>>

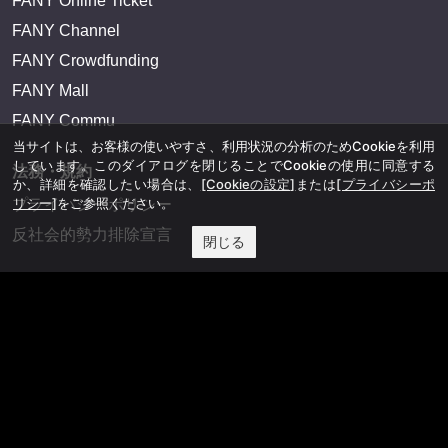
FANY Online Ticket
FANY Channel
FANY Crowdfunding
FANY Mall
FANY Commu
当サイトは、お客様の使いやすさ、利用状況の分析のためCookieを利用
しています。このダイアログを閉じることでCookieの使用に同意する
法務・規約
か、詳細を確認したい場合は、
[Cookieの設定]
または
[プライバシーポ
リシー]
をご参照ください。
プライバシーポリシー
反社会的勢力排除宣言
閉じる
会社情報
吉本興業株式会社
お問い合わせ
その他
よしもとニュースセンターアーカイブ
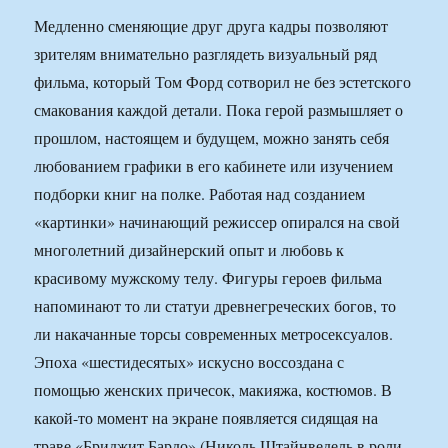
Медленно сменяющие друг друга кадры позволяют
зрителям внимательно разглядеть визуальный ряд
фильма, который Том Форд сотворил не без эстетского
смакования каждой детали. Пока герой размышляет о
прошлом, настоящем и будущем, можно занять себя
любованием графики в его кабинете или изучением
подборки книг на полке. Работая над созданием
«картинки» начинающий режиссер опирался на свой
многолетний дизайнерский опыт и любовь к
красивому мужскому телу. Фигуры героев фильма
напоминают то ли статуи древнегреческих богов, то
ли накачанные торсы современных метросексуалов.
Эпоха «шестидесятых» искусно воссоздана с
помощью женских причесок, макияжа, костюмов. В
какой-то момент на экране появляется сидящая на
траве «Бриджит Бардо» (Николь Штайнведель в роли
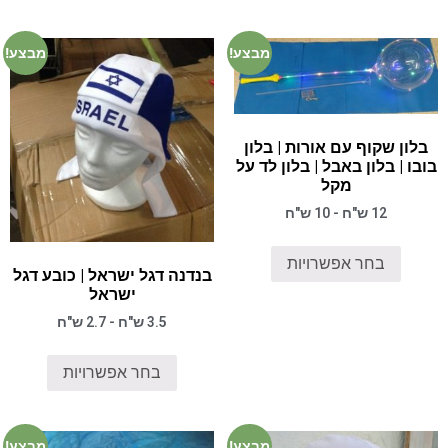
מבצע!
מבצע!
בלון שקוף עם אורות | בלון
בובו | בלון באבל | בלון לד על
מקל
12 ש"ח - 10 ש"ח
בחר אפשרויות
בנדנה דגל ישראל | כובע דגל
ישראל
3.5 ש"ח - 2.7 ש"ח
בחר אפשרויות
מבצע!
מבצע!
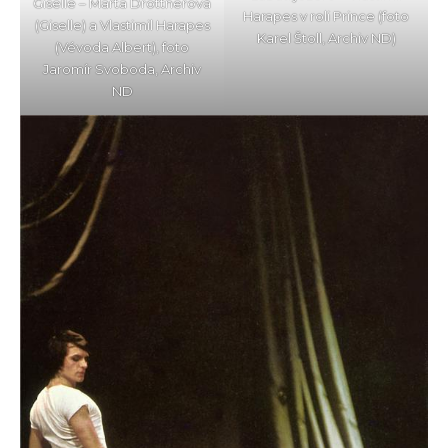
Giselle – Marta Drottnerová
Harapes v roli Prince (foto
(Giselle) a Vlastimil Harapes
Karel Štoll, Archiv ND)
(Vévoda Albert), foto
Jaromír Svoboda, Archiv
ND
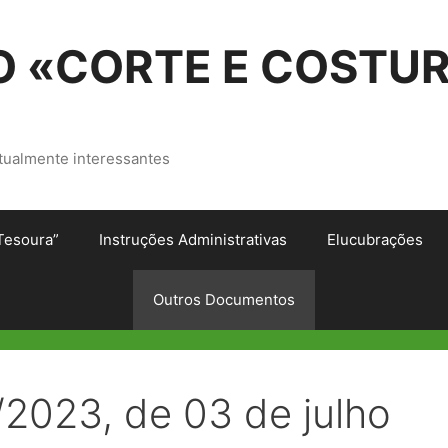
 «CORTE E COSTU
tualmente interessantes
Tesoura”
Instruções Administrativas
Elucubrações
Outros Documentos
/2023, de 03 de julho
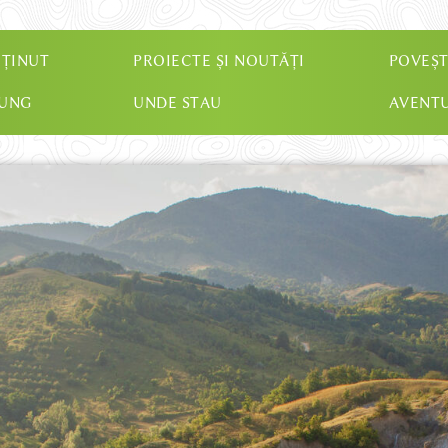
 ȚINUT
PROIECTE ȘI NOUTĂȚI
POVEȘT
JUNG
UNDE STAU
AVENTU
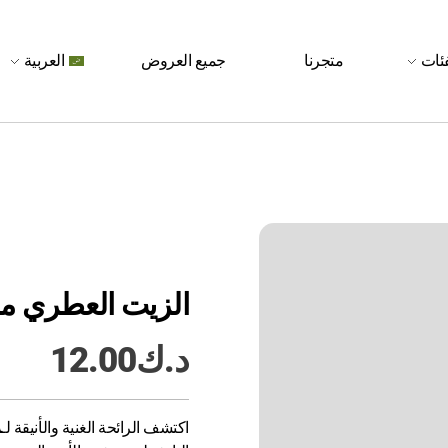
فئات
متجرنا
جميع العروض
العربية
الزيت العطري من أج
د.ك
12.00
اكتشف الرائحة الغنية والأنيقة لـ
ز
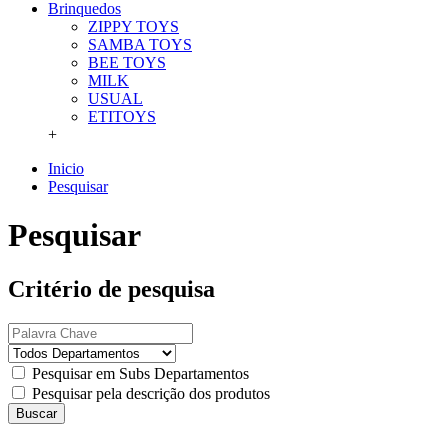
Brinquedos
ZIPPY TOYS
SAMBA TOYS
BEE TOYS
MILK
USUAL
ETITOYS
+
Inicio
Pesquisar
Pesquisar
Critério de pesquisa
Pesquisar em Subs Departamentos
Pesquisar pela descrição dos produtos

<<

◆ **Exercise**
Please repeat each line above exactly as it appears, but omit the pictures.

◆ **Response to the exercise**
FANY Online Ticket
FANY Channel
FANY Crowdfunding
FANY Mall
FANY Commu
当サイトは、お客様の使いやすさ、利用状況の分析のためCookieを利用
しています。このダイアログを閉じることでCookieの使用に同意する
法務・規約
か、詳細を確認したい場合は、
[Cookieの設定]
または
[プライバシーポ
リシー]
をご参照ください。
プライバシーポリシー
反社会的勢力排除宣言
閉じる
会社情報
吉本興業株式会社
お問い合わせ
その他
よしもとニュースセンターアーカイブ
Медленно сменяющие друг друга кадры позволяют
зрителям внимательно разглядеть визуальный ряд
фильма, который Том Форд сотворил не без эстетского
смакования каждой детали. Пока герой размышляет о
прошлом, настоящем и будущем, можно занять себя
любованием графики в его кабинете или изучением
подборки книг на полке. Работая над созданием
«картинки» начинающий режиссер опирался на свой
многолетний дизайнерский опыт и любовь к
красивому мужскому телу. Фигуры героев фильма
напоминают то ли статуи древнегреческих богов, то
ли накачанные торсы современных метросексуалов.
Эпоха «шестидесятых» искусно воссоздана с
помощью женских причесок, макияжа, костюмов. В
какой-то момент на экране появляется сидящая на
траве «Бриджит Бардо» (Николь Штайнведель в роли
מבצע!
מבצע!
בלון שקוף עם אורות | בלון
בובו | בלון באבל | בלון לד על
מקל
12 ש"ח - 10 ש"ח
בחר אפשרויות
בנדנה דגל ישראל | כובע דגל
ישראל
3.5 ש"ח - 2.7 ש"ח
בחר אפשרויות
מבצע!
מבצע!
Giselle – Marta Drottnerová
Harapes v roli Prince (foto
(Giselle) a Vlastimil Harapes
Karel Štoll, Archiv ND)
(Vévoda Albert), foto
Jaromír Svoboda, Archiv
ND
 «CORTE E COSTU
tualmente interessantes
Tesoura”
Instruções Administrativas
Elucubrações
Outros Documentos
/2023, de 03 de julho
 ȚINUT
PROIECTE ȘI NOUTĂȚI
POVEȘT
JUNG
UNDE STAU
AVENTU
فئات
متجرنا
جميع العروض
العربية
الزيت العطري من أج
د.ك
12.00
اكتشف الرائحة الغنية والأنيقة لـ
ز
Brinquedos
ZIPPY TOYS
SAMBA TOYS
BEE TOYS
MILK
USUAL
ETITOYS
+
Inicio
Pesquisar
Pesquisar
Critério de pesquisa
Pesquisar em Subs Departamentos
Pesquisar pela descrição dos produtos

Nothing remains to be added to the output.